Complete step by step solution:
We have given that the half-life of the radioactive substance is one hour.
\[T = 1\,{\text{h}}\]
We can determine the decay constant using equation (1).
Substitute for in equation (1).
\[\lambda = \dfrac{{0.693}}{{1\,{\text{h}}}}\]
\[ \Rightarrow \lambda = 0.693\,{{\text{h}}^{{\text{ - 1}}}}\]
Hence, the decay constant is \[0.693\,{{\text{h}}^{{\text{ - 1}}}}\].
The radioactive substance disintegrated 87.5%. Hence, the radioactive substance available at time \[t\] is 12.5%.
Hence, the fraction of the radioactive substance as that of the initial population of the radioactive substance at time \[t\] is 0.125.
\[\dfrac{N}{{{N_0}}} = 0.125\]
Rearrange equation (2) for \[\dfrac{N}{{{N_0}}}\].
\[\dfrac{N}{{{N_0}}} = {e^{ - \lambda t}}\]
Substitute \[0.125\] for \[\dfrac{N}{{{N_0}}}\] and \[0.693\,{{\text{h}}^{{\text{ - 1}}}}\] for \[\lambda \] in the above equation.
\[0.125 = {e^{ - \left( {0.693\,{{\text{h}}^{{\text{ - 1}}}}} \right)t}}\]
Take natural log on both sides of the above equation.
\[{\log _e}\left( {0.125} \right) = {\log _e}{e^{ - \left( {0.693\,{{\text{h}}^{{\text{ - 1}}}}} \right)t}}\]
\[ \Rightarrow {\log _e}\left( {0.125} \right) = - \left( {0.693\,{{\text{h}}^{{\text{ - 1}}}}} \right)t\]
\[ \Rightarrow - 2.0794 = - \left( {0.693\,{{\text{h}}^{{\text{ - 1}}}}} \right)t\]

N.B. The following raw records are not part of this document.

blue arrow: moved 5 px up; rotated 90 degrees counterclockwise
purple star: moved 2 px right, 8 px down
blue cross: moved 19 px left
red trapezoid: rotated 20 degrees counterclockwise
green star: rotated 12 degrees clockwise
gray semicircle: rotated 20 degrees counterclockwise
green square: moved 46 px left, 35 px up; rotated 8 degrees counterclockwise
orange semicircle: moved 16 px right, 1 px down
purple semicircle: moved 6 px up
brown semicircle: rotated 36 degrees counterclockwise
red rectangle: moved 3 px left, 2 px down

\[ \Rightarrow t = \dfrac{{2.0794}}{{0.693\,{{\text{h}}^{{\text{ - 1}}}}}}\]
\[ \Rightarrow t = 3\,{\text{h}}\]
Therefore, the time required for the disintegration is \[3\,{\text{h}}\].

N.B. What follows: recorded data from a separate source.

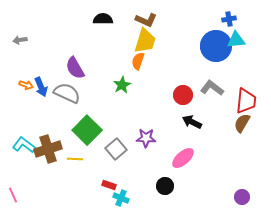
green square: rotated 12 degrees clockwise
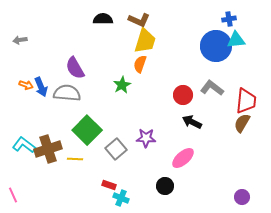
brown L-shape: moved 7 px left
orange semicircle: moved 2 px right, 3 px down
gray semicircle: rotated 20 degrees counterclockwise
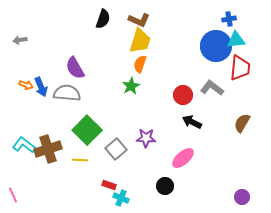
black semicircle: rotated 108 degrees clockwise
yellow trapezoid: moved 5 px left
green star: moved 9 px right, 1 px down
red trapezoid: moved 6 px left, 33 px up
yellow line: moved 5 px right, 1 px down
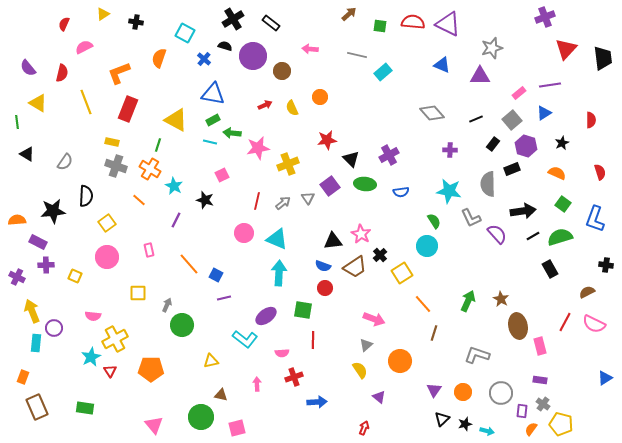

So, the correct answer is “Option B”.

Note:
One can also solve the same question by another method. One can directly use the formula for the population of the radioactive substance at any time t in terms of the half-life period of the radioactive substance instead of determining the decay constant of the decay of the radioactive substance.